Content starts

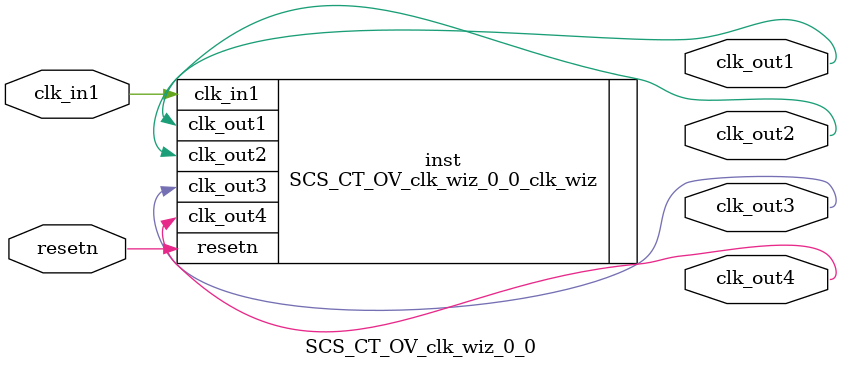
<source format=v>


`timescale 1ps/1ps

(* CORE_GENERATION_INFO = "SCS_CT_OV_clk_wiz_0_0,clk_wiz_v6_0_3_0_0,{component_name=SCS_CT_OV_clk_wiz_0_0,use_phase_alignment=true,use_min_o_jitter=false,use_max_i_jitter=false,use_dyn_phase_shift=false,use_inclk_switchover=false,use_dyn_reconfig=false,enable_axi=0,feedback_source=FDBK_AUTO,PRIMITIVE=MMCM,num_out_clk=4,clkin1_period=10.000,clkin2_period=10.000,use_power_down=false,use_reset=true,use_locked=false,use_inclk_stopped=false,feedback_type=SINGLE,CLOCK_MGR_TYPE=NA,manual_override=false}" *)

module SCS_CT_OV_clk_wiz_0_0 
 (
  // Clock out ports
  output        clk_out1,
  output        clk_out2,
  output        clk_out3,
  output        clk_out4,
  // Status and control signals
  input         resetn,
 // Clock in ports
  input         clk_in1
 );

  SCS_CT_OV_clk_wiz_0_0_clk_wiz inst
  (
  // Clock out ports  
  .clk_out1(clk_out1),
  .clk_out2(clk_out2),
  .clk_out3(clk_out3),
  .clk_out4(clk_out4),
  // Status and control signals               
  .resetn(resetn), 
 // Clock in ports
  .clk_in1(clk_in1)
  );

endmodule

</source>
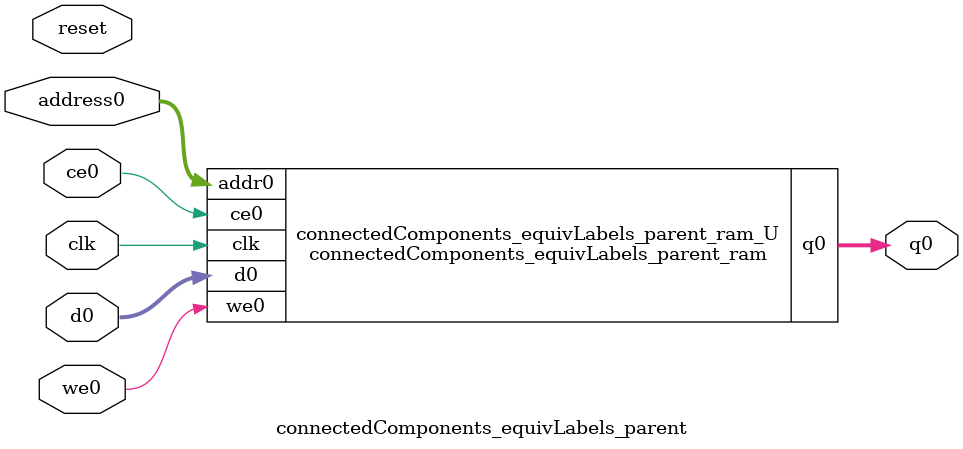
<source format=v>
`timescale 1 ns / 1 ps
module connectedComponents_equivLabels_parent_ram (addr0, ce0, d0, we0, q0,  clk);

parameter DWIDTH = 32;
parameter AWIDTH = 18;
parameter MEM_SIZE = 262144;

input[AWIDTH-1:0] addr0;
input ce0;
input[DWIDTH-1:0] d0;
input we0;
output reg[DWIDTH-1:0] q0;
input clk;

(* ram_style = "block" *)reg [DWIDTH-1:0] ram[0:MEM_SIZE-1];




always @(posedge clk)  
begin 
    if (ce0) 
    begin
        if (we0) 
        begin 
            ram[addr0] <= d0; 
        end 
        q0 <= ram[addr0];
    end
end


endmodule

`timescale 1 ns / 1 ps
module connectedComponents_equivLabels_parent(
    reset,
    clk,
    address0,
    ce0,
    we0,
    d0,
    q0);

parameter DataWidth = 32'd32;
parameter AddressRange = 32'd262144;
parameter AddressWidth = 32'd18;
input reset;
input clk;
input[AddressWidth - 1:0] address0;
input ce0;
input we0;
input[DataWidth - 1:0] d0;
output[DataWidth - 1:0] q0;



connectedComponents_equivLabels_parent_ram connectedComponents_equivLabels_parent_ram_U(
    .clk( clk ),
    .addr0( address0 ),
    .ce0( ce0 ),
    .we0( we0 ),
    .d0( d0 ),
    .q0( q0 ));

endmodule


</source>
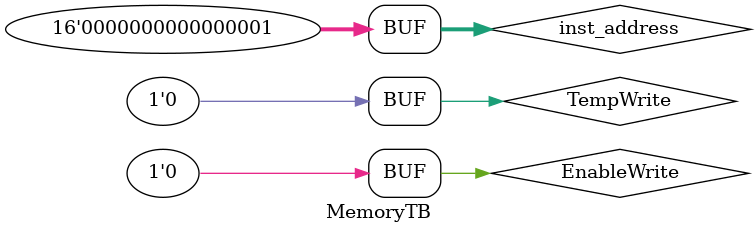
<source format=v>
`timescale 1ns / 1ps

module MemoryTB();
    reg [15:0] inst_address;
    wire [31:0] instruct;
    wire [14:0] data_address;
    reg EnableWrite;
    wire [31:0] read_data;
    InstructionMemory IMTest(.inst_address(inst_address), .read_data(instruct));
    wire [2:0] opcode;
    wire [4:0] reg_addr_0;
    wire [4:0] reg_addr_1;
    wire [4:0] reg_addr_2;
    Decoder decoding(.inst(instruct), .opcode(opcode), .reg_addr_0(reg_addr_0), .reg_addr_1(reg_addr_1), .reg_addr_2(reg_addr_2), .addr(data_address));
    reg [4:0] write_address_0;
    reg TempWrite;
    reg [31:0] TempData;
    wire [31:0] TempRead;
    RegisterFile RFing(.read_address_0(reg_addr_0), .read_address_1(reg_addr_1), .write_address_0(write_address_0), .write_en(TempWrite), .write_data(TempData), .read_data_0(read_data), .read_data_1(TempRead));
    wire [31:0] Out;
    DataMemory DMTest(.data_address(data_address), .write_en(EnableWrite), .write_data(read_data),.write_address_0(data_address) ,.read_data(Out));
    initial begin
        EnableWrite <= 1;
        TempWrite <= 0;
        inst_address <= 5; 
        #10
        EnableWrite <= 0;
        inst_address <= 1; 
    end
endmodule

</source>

Content ends

What you have to do:
All the lines that hold the word "instruct" must appear in the answer, copied from the records.

Exercise solution:
    wire [31:0] instruct;
    InstructionMemory IMTest(.inst_address(inst_address), .read_data(instruct));
    Decoder decoding(.inst(instruct), .opcode(opcode), .reg_addr_0(reg_addr_0), .reg_addr_1(reg_addr_1), .reg_addr_2(reg_addr_2), .addr(data_address));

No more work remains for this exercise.